• **Problem description**: Reproduce the part of the 16p11.2 study summary starting with "The 16p11.2 reciprocal" and going on through "to disease phenotypes.", word for word.

• **Quoted passage**:
--

Tissue- and cell-type-specific molecular and functional signatures of 16p11.2 reciprocal genomic disorder across mouse brain and human neuronal models

Tai D, Razaz P, Erdin S, Gao D, Wang J, Nuttle X, de Esch CE, Collins RL, Currall BB, O’Keefe K, Burt ND, Yadav R, Wang L, Mohajeri K, Aneichyk T, Ragavendran A, Stortchevoi A, Morini E, Ma W, Lucente D, Hastie A, Kelleher RJ, Perlis RH, Talkowski ME, Gusella JF

Cell, 2022

 

Scientists use Axion’s MEA platform to examine electrical activity in CRISPR-generated hiPSC-derived neurons in vitro

The 16p11.2 reciprocal genomic disorder involving the deletion or duplication of a contiguous set of genes is associated with neurodevelopmental and neuropsychiatric conditions including developmental delay, intellectual disability, autism spectrum disorder, attention deficit-hyperactivity disorder, epilepsy, and schizophrenia. In this study, scientists use mouse models and CRISPR-generated human induced pluripotent stem cell (hiPSC)-derived neurons and organoids to explore the impact of the disorder on genome-wide gene expression and cellular function. Using Axion’s noninvasive, label-free Maestro multielectrode array (MEA) platform, along with other testing methods, the researchers demonstrated that 16p11.2 mutations disrupt gene expression and alter excitatory/inhibitory balance, both of which may contribute to disease phenotypes.

--

• **Stored data**:
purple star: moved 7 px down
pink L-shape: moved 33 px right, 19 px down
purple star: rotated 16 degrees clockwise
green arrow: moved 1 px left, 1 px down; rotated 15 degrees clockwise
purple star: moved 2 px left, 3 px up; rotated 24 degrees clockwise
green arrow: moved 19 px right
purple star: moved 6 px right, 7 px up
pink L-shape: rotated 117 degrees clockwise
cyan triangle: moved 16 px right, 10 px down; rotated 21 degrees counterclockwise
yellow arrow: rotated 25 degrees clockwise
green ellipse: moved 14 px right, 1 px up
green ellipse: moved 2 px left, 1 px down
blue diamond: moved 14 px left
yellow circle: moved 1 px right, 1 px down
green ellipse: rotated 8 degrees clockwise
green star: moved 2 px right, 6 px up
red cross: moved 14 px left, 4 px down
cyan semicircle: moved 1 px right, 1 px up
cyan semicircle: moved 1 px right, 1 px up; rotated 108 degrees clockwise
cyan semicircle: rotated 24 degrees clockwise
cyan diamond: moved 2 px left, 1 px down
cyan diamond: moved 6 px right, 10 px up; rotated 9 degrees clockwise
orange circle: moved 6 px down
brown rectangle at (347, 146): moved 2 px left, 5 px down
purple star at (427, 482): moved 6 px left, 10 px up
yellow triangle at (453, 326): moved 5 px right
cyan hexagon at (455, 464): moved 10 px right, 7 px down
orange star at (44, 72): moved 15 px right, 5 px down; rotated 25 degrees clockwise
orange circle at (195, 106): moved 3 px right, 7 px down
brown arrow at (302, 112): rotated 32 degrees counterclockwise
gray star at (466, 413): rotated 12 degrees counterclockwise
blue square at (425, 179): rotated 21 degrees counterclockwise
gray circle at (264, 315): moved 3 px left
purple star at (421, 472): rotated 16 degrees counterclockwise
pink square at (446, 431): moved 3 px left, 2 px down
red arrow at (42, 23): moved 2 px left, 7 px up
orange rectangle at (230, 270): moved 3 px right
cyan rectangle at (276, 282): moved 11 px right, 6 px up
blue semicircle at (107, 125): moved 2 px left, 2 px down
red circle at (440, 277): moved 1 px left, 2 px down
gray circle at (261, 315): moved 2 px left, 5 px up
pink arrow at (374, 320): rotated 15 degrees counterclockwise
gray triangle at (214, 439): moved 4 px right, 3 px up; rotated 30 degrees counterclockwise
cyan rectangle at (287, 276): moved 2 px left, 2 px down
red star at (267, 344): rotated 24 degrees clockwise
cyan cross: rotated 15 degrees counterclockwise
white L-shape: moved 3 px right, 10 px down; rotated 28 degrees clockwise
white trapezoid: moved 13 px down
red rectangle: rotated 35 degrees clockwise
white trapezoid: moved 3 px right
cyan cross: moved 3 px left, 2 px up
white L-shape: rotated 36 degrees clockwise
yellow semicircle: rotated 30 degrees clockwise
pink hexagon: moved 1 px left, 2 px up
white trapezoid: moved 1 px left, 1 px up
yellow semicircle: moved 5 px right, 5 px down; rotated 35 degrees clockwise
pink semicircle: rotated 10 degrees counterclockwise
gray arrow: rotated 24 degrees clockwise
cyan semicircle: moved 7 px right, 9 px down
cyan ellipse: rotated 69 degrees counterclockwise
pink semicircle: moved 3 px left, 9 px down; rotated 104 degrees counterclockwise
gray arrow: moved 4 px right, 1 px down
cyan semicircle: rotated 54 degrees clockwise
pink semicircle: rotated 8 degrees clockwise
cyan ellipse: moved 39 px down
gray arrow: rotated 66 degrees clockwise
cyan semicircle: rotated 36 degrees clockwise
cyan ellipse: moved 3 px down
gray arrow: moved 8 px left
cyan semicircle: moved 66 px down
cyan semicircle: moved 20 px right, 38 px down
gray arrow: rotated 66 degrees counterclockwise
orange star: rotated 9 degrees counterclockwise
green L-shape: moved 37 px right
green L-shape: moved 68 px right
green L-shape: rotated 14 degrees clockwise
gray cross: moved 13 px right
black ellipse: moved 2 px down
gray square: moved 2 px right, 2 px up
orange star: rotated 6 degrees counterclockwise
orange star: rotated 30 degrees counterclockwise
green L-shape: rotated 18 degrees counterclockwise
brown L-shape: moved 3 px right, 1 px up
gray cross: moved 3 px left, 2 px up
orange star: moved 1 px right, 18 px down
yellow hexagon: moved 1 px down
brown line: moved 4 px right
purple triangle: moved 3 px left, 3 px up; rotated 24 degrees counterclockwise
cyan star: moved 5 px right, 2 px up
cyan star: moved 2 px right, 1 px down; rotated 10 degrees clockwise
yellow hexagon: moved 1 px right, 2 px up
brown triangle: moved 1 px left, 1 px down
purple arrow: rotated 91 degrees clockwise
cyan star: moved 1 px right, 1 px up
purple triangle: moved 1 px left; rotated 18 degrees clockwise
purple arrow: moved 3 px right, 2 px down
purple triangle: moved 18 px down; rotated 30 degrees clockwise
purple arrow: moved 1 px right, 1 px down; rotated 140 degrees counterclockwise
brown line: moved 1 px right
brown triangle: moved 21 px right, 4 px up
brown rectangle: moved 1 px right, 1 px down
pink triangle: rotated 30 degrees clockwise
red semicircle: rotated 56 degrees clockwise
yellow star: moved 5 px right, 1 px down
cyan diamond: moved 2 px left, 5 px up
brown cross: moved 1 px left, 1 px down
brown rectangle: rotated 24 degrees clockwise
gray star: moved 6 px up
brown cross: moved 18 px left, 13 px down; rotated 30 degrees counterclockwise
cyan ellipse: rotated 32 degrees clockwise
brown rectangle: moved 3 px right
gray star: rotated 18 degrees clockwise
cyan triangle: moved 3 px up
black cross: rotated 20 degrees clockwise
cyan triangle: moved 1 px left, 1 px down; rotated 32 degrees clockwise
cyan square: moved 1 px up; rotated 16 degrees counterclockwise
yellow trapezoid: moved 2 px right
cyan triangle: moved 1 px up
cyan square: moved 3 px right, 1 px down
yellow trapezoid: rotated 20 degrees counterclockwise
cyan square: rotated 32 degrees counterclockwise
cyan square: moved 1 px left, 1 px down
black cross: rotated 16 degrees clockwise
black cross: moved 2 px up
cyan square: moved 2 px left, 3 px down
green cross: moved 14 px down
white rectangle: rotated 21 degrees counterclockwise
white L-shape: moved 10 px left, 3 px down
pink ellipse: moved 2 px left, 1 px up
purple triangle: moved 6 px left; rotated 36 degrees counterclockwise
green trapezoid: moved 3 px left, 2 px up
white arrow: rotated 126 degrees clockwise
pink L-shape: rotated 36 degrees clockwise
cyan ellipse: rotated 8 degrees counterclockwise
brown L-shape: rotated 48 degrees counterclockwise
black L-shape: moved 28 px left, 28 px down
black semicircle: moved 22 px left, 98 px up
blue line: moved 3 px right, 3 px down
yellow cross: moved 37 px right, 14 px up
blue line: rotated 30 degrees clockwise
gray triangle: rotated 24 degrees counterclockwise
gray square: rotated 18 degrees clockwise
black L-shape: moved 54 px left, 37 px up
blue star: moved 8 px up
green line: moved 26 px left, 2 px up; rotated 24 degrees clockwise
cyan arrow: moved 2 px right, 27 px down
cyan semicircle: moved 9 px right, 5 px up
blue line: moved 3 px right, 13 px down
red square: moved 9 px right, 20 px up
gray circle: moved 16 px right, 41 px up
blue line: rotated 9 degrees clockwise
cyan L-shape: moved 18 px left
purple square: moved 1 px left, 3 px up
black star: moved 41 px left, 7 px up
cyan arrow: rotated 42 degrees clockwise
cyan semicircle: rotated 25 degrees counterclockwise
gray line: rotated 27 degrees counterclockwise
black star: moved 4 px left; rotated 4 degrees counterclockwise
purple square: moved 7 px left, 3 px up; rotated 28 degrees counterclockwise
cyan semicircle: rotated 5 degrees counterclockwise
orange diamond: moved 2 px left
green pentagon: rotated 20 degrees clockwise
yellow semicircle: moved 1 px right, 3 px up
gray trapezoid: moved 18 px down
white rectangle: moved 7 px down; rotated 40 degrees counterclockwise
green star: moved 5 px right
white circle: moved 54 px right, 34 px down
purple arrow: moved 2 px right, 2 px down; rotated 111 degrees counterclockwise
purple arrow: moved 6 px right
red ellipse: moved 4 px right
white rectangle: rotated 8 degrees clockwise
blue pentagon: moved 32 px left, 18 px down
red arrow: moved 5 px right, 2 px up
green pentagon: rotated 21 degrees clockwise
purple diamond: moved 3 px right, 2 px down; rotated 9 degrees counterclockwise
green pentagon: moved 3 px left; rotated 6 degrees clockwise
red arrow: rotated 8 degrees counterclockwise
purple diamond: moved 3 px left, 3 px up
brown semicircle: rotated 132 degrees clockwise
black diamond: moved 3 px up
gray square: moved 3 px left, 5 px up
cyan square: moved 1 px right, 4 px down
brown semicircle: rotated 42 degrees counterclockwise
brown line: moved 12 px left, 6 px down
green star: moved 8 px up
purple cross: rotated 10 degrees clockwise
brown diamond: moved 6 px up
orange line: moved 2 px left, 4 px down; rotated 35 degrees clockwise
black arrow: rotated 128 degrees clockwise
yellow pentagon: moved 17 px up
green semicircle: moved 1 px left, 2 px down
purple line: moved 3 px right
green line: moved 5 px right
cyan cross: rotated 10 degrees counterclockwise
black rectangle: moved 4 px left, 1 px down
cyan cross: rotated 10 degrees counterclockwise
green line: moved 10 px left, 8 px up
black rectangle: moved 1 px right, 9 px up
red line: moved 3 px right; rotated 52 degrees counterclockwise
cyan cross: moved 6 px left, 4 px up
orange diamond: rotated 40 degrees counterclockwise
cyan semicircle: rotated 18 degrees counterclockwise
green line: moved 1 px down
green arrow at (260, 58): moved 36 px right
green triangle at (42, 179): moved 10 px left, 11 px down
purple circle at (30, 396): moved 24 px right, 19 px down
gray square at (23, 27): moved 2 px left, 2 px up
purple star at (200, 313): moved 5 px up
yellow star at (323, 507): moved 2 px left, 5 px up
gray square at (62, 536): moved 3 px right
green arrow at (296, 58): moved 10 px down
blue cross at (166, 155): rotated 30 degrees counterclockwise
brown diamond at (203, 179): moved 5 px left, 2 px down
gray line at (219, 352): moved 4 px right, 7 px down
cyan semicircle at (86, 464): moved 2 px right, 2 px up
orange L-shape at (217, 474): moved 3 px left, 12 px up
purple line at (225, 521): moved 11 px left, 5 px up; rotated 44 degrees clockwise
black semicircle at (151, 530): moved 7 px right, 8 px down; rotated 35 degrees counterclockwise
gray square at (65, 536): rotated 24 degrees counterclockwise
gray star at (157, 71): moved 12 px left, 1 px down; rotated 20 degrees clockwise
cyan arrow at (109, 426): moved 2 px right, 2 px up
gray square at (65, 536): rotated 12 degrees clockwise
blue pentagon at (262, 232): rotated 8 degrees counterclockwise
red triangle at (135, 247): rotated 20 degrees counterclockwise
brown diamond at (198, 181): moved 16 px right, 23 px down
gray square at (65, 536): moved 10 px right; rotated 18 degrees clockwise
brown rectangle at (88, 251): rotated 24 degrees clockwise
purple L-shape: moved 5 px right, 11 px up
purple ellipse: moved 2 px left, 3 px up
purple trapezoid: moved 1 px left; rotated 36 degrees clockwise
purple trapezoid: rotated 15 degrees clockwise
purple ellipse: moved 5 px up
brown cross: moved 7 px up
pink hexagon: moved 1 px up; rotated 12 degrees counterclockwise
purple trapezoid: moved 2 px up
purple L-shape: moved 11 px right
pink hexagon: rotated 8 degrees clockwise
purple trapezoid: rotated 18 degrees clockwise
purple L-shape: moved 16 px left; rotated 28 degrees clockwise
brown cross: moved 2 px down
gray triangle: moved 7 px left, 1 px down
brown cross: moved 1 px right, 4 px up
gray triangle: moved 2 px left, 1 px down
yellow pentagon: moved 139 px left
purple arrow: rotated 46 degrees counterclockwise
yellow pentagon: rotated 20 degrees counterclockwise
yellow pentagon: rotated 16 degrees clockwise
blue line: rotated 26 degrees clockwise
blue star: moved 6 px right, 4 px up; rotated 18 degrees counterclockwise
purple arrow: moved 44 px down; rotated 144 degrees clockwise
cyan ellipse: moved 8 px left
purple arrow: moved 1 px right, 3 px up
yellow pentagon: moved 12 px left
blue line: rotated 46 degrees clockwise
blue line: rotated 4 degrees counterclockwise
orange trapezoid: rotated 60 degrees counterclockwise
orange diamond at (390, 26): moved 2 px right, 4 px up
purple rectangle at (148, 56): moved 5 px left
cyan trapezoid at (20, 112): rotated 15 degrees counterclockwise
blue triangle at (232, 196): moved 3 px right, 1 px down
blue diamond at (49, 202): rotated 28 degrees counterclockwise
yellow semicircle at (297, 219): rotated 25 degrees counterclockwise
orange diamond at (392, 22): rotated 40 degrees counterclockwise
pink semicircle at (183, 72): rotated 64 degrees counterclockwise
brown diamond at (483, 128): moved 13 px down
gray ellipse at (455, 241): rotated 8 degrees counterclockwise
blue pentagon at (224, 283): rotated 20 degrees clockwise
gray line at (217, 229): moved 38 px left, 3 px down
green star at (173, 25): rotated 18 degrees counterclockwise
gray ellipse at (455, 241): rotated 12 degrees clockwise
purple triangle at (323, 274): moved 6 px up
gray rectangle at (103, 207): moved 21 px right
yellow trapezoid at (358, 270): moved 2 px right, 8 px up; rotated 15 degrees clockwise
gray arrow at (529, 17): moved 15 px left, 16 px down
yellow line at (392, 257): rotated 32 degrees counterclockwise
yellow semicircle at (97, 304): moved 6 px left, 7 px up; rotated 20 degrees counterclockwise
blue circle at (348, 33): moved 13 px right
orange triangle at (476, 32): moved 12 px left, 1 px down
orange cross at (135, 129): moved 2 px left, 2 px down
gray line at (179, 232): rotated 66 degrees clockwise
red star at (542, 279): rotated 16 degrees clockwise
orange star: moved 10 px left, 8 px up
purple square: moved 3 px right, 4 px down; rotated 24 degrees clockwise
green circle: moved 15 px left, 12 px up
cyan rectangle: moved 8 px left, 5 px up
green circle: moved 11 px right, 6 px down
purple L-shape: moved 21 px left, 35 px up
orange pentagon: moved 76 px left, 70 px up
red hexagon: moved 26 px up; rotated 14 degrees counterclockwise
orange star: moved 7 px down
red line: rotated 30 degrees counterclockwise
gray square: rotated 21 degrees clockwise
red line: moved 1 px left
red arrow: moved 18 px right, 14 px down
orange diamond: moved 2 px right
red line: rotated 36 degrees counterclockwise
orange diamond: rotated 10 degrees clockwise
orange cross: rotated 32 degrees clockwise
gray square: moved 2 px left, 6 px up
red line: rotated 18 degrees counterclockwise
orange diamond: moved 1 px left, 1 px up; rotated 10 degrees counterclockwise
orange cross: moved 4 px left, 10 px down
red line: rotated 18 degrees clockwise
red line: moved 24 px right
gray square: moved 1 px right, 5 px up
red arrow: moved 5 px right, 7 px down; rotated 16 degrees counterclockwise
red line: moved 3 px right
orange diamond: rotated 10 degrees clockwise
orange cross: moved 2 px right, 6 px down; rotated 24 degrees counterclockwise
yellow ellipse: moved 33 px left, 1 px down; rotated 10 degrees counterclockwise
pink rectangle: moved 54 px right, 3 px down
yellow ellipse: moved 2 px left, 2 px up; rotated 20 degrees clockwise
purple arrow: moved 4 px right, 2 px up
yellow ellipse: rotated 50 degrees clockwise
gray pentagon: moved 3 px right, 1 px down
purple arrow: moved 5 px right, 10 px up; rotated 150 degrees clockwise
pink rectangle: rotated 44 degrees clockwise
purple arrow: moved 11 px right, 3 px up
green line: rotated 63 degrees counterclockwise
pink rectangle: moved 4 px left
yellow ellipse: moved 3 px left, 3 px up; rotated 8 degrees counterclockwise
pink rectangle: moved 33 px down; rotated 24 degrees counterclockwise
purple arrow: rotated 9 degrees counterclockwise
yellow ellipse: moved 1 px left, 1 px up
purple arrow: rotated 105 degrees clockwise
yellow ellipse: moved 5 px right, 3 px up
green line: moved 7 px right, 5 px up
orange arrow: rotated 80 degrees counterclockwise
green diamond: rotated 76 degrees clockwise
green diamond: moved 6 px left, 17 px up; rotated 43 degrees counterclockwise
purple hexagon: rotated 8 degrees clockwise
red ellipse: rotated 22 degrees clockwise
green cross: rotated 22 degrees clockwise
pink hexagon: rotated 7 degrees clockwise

--

• **Output for this exercise**:
The 16p11.2 reciprocal genomic disorder involving the deletion or duplication of a contiguous set of genes is associated with neurodevelopmental and neuropsychiatric conditions including developmental delay, intellectual disability, autism spectrum disorder, attention deficit-hyperactivity disorder, epilepsy, and schizophrenia. In this study, scientists use mouse models and CRISPR-generated human induced pluripotent stem cell (hiPSC)-derived neurons and organoids to explore the impact of the disorder on genome-wide gene expression and cellular function. Using Axion’s noninvasive, label-free Maestro multielectrode array (MEA) platform, along with other testing methods, the researchers demonstrated that 16p11.2 mutations disrupt gene expression and alter excitatory/inhibitory balance, both of which may contribute to disease phenotypes.